# My Game & Goals



## FrogsHair (Mar 4, 2010)

I don't normally set any golfing goals for my up coming golf. Since I pretty much golf year around, I suppose staying healthy, and injury free would be considered goals. Starting a few months ago I put a lot of effort into practicing proper, accurate alignment, and having my hands lead my iron's club face into impact. I am beginning to see some dividends. Over the past few rounds I have hit some absolute, quality golf shots with my irons. From 190 yards back to chips, and pitches, I have hit more good shots than bad. Of course some of those bad ones were real stinkers, but for the most part, I have hit quite a few decent shots into greens. Lately I have been losing strokes with my putter, and few more off the tee with my driver. These problems are two fold. My driver problems puts a lot of pressure on my iron game. Sometimes I have to waste a shot just to punch out into a better position to have a chance at a quality shot into the green. One of my personal rules is if I can get a club face on the ball, I am going to hit it, and try to advance the ball. I once eagled a par 5 hitting my 3rd shot from 1" of water, with the ball sitting on a concrete slab. A lucky shot to be sure, but still anything is possible in golf. 99.9% of my "unplayable lies" are water, and otherwise lost balls, which of course are not to be considered unplayable. Poor putting on a green ruins any previous good shots for me. However the previous good shots are still important in the over all score. I don't get many birds during most of my rounds, and I have to rely very heavily on "par" to shoot my lower scores. Every so often I will get 3-4 birds in a round, but those are few, and far between. Birds do come in bunches for me for what ever reason. I once kept a stat for what my first putts were for, once I was on the green. This over the course of 20 rounds. 80% of my first putts were for par, or better. Unfortunately most were for par, and with not too many up and downs made. I also tend to get "stuck" on certain scoring numbers when golfing. I will go stretches where I scare the heck out of 80, even dabbling in the high 70s at times. Other times the number 87 is pretty common. Makes little difference what course, what tee box I might use, or how long the course is. So that's my game for the most part. Some days are just better than others.


----------



## EyeLine Golf (Jun 4, 2010)

FrogsHair- At Eyeline Golf we have been working on a personal scoring blueprint! Its website that allows you to set goals, track stats, and compare your scores and stats to top PGA professionals. Basically it is a plan to improve your game. Try it 100% free absolutely no credit card required. With the free membership you will be able to enter up to 4 rounds per month or simply upgrade to the unlimited plan for only $49.99 per year! If you want to set goals, improve stats and improve your game the gameplan is where to begin! (deleted link)


----------



## Cajun (Jan 17, 2010)

$50 a year to track stats is very pricey considering I can name several sites that let you track unlimited scores,stats and handicap free. What I'd like is the stats on how many spammers roll through our site without giving any meaningful content.

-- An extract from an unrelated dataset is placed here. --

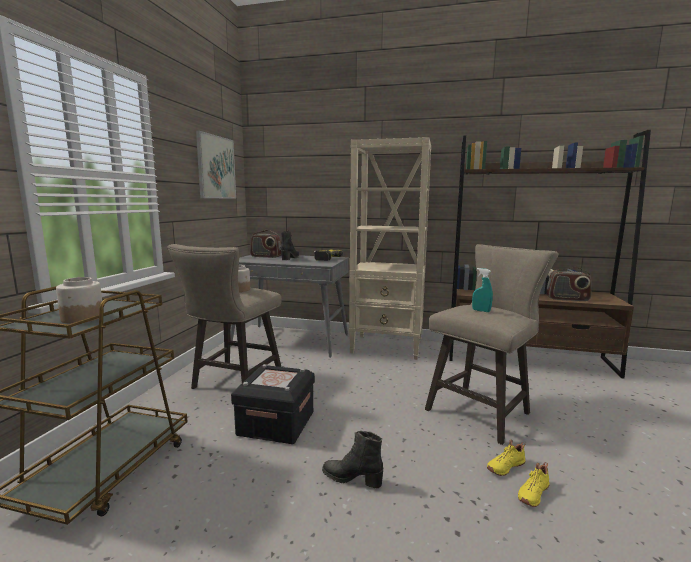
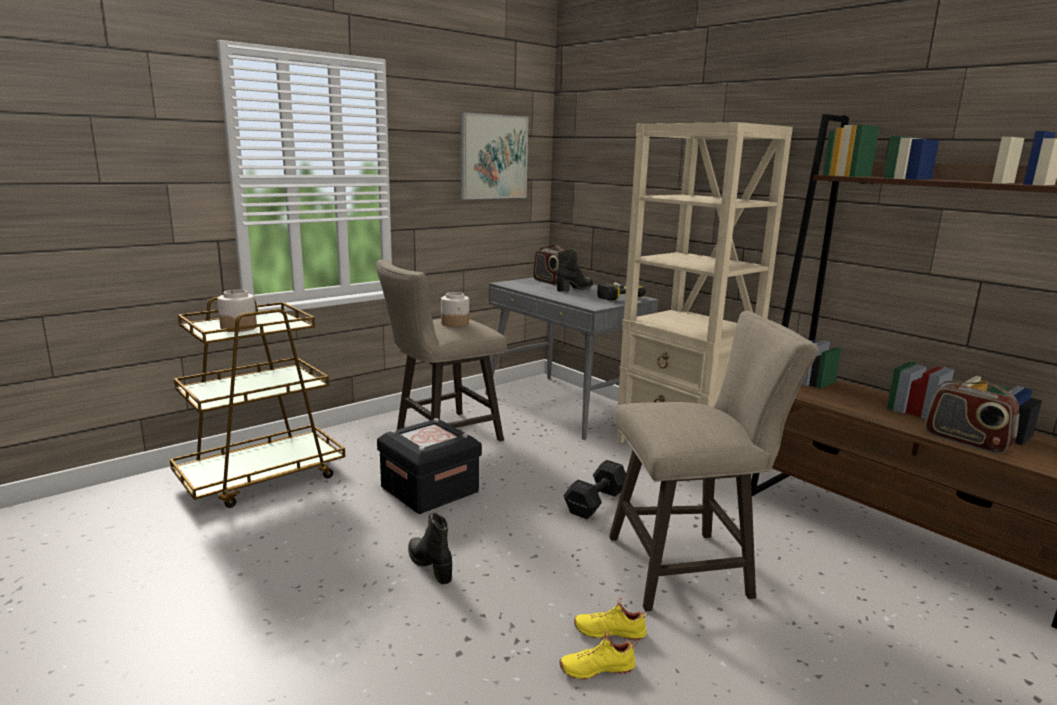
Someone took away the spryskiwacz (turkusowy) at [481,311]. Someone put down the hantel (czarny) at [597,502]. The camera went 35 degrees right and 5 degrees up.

Frog, I think you have set very reasonable goals for your game and I'm sure with your "Play ethics" and the frequency you play, you'll hit your goals. For me I think my main goal for the rest of the summer is to get my errant shots under control, I'm striking the ball well currently, but still have those 5 or 6 shots a round that just go nowhere near where I thought they were going to go. When I do it, I almost always hit a "learning ball" (not counting it in my score) and try to figure out what I did wrong. Sometimes I can figure it out, sometimes it was just a brain fart and a bad shot. I think if I can get those shots under control, I'll significatly improve my score.


----------



## FrogsHair (Mar 4, 2010)

I gave your website a look see. One of the better ones I have visited. I might give it a try for a few rounds. I did like the videos. I am not one to keep a lot of stats. I have my own generic score cards I have made up that has 3 items I keep track of. One is the score, per hole of course. Second is the number of putts per hole I take. The third is my shot game handicap (SGH) per hole number. I only use my SGH on the holes that I do not hit the greens in regulation. If I put a "2" down that means I got up and down. A "3", or higher number would be the number or strokes/putts, on a missed green, that it took to get the ball onto the green, and into the hole. "3" is a bogey, "4" is a double bogey, and so on. Fortunately I don't write down many 5s. If I have 8 SGH numbers entered that total 20 strokes, I would divide 20 by 8 for an average of 2.5 for that round. The pros play at 2.10-2.30 for their SGH. They make up strokes with birdies on other holes. I am at 2.84 (average) for my games. If I have 12 holes that I had to write down a SGH number, and I average 2.84 for the round, that would be equal to about 10 strokes over par. Tells me everything I need to know about the round, when I keep those stats. A lot of times I just go out and hit the ball, keeping my score in head. My game is what it is.


----------



## broken tee (Jan 13, 2008)

An Excel spreed sheet can do the same thing


----------



## Fourputt (Nov 18, 2006)

I don't set goals except to play the game correctly by the rules and have fun. My game is sometimes good, other times not so good. I try to use good course management, but my swing loves to negate the best laid plans. I try to have a plan for each hole, and a plan for each shot. Those plans tend to change dynamically because I regularly fail to execute the planned shot. 

I pride myself on having the imagination and creativity to deal with a lot of adverse situations because my erratic swing gives me so much opportunity to practice those shots. 

That is pretty much my game.


----------



## Surtees (Sep 11, 2007)

I like to set goals of dropping a few strikes I think its more of a chellangen then a goal I more focus on getting better with clubs that I dont hit that well. I have looked at a few site but I have a spread sheet I made up to keep track of score I have tried to figuare out handicap on there but I dont think I've got that formual right yet.


----------



## FrogsHair (Mar 4, 2010)

I know some guys who use excel and they just average out their lower scores per the USGA, and then multiply that average score by .96. It's not 100% accurate, but they say it is pretty close. Here's some useful info on golf handicaps. 

Golf Handicap FAQ - Questions and Answers about the USGA Golf Handicap System

Here's a link explaining golf's "ESC" which also relates to golf handicaps. 

Golf Handicap FAQ: What is Equitable Stroke Control?

ESC can also be used to speed up play. Just food for thought....




Surtees said:


> I like to set goals of dropping a few strikes I think its more of a chellangen then a goal I more focus on getting better with clubs that I dont hit that well. I have looked at a few site but I have a spread sheet I made up to keep track of score I have tried to figuare out handicap on there but I dont think I've got that formual right yet.


----------